Stanford University added pure carbon nanodomes to pure lithium battery technology to improve its lifespan
Stanford University added pure carbon nanodomes to pure lithium battery technology to improve its lifespan

Currently, most portable devices use lithium-ion battery technology, in spite of the fact that a pure lithium battery could offer much more capacity.

The problem is with longevity, as a pure lithium battery may have 300% the capacity of a lithium-ion battery, but it can only be cycled between 50 and 100 times before it begins to degrade and lose capacity. To take advantage of the superior capacity of lithium, current lithium-ion batteries, typically Li-ion NMC (lithium-ion nickel-manganese cobalt oxide) only use lithium in the electrolyte, basically only a third of the battery. The anode and cathode could be made of pure lithium, or an alloy thereof, but the reactivity of lithium doesn’t make this possible. When cycling, the lithium electrodes expand and contract and eventually break down or even break through the battery case.

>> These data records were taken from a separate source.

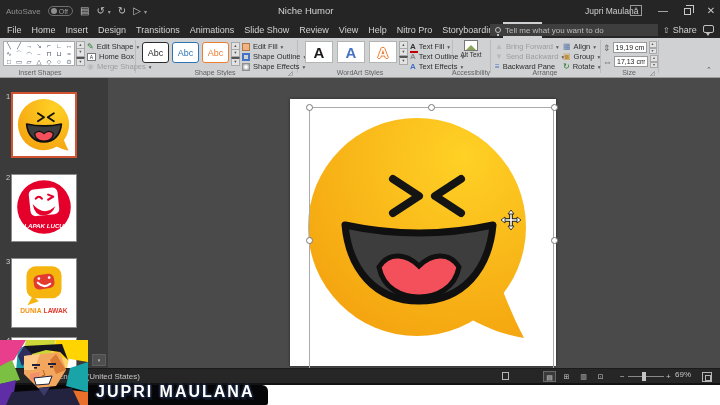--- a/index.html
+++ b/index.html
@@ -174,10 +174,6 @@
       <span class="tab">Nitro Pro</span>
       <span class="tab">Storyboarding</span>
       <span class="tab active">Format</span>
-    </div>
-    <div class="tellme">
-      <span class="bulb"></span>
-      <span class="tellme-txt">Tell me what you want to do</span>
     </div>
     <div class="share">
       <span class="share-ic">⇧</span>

Either way, a pure lithium battery is short-lived, making it unusable for long-term applications in portable electrical and electronic devices, from smartphones and laptops to electric vehicles and smart buildings. All of these applications could certainly benefit from the higher energy density that a pure lithium battery would offer, but the lifespan needs to be improved. The Li-ion NMC battery pack in the Tesla Model S, for example, can be cycled around 800 times. A lithium-sulfur battery may have up to six times more energy, but can only be cycled about a dozen times. A pure lithium battery, on the other hand, could have up to four times more energy, and nanotechnology could improve the lifespan from 50-100 cycles to over 300 cycles.

Stanford University researchers took existing pure lithium battery technology, that is, with pure lithium electrodes and a lithium-based electrolyte, and added a protective layer of pure carbon nanodomes. The pure carbon nanodomes are just 20 nm thick, allowing for the passage of lithium ions during cycling. At the same time, they allow the lithium electrodes to expand and contract uniformly, greatly improving their lifespan. So far, researchers have gotten the pure lithium battery up to 150 cycles while maintaining 99% capacity, and could go as high as 300 cycles.

An electric vehicle with a pure lithium battery could theoretically cost just $25,000 and have a range of 300 miles, according to Stanford University researcher Guangyuan Zheng.